© JUNGE FREIHEIT Verlag GmbH & Co.  www.jungefreiheit.de  02/09 02. Januar 2009

Ahmed Aboutaleb ist der erste moslemische Bürgermeister einer EU-Metropole
Mit harter Hand
Mina Buts

Was Kritiker lange prophezeit haben, wird nun Wirklichkeit: Als erste europäische Großstadt hat Rotterdam seit dem gestrigen 1. Januar 2009 einen muslimischen Bürgermeister. Der 48jährige Ahmed Aboutaleb, der im Alter von 15 Jahren mit Familie aus Marokko in die Niederlande einwanderte, leitet von nun an die Geschicke der niederländischen Zuwandererhochburg. Allein sieben Problembezirke zählt die Stadt, sage und schreibe 46 Prozent der Einwohner sind Einwanderer.

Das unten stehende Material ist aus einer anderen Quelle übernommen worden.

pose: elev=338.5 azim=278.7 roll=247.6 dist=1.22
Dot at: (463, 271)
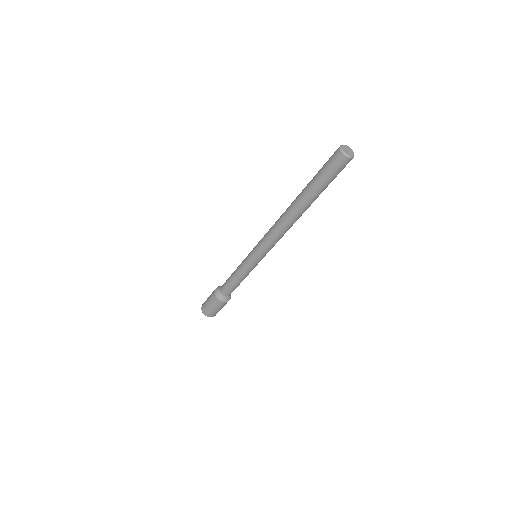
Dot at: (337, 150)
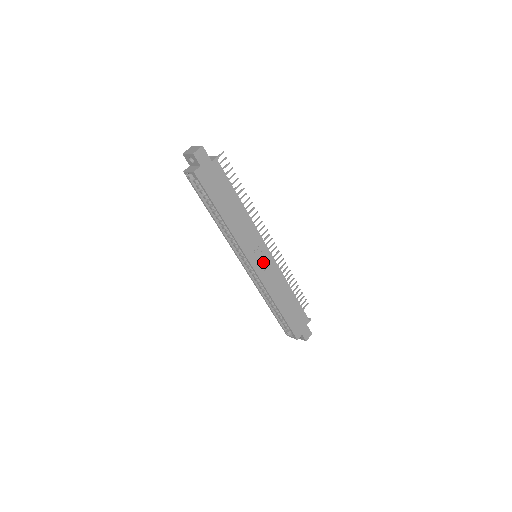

Allerdings regiert Aboutaleb mit strenger Hand. Schon als Stadtrat für Soziales in Amsterdam sorgte er 2004 für Aufsehen, als er aus dem Sozialhilfeamt den „Dienst für Arbeit und Einkommen“ machte, dabei die Sozialhilfe für unter 27jährige strich, Sprachkenntnisse verpflichtend einführte und sogar Alleinerziehende in Minijobs vermittelte. Eine eigene Kontrollbehörde wurde aufgebaut, die Sozialhilfeempfänger mit unangemeldeten Hausbesuchen und notfalls sogar mit Hilfe von Videoaufzeichnungen auf ihre Bedürftigkeit überprüfte. Dem Stadtsäckel kam das zugute – die Sozialhilfeausgaben schrumpften binnen Jahresfrist um 15 Prozent.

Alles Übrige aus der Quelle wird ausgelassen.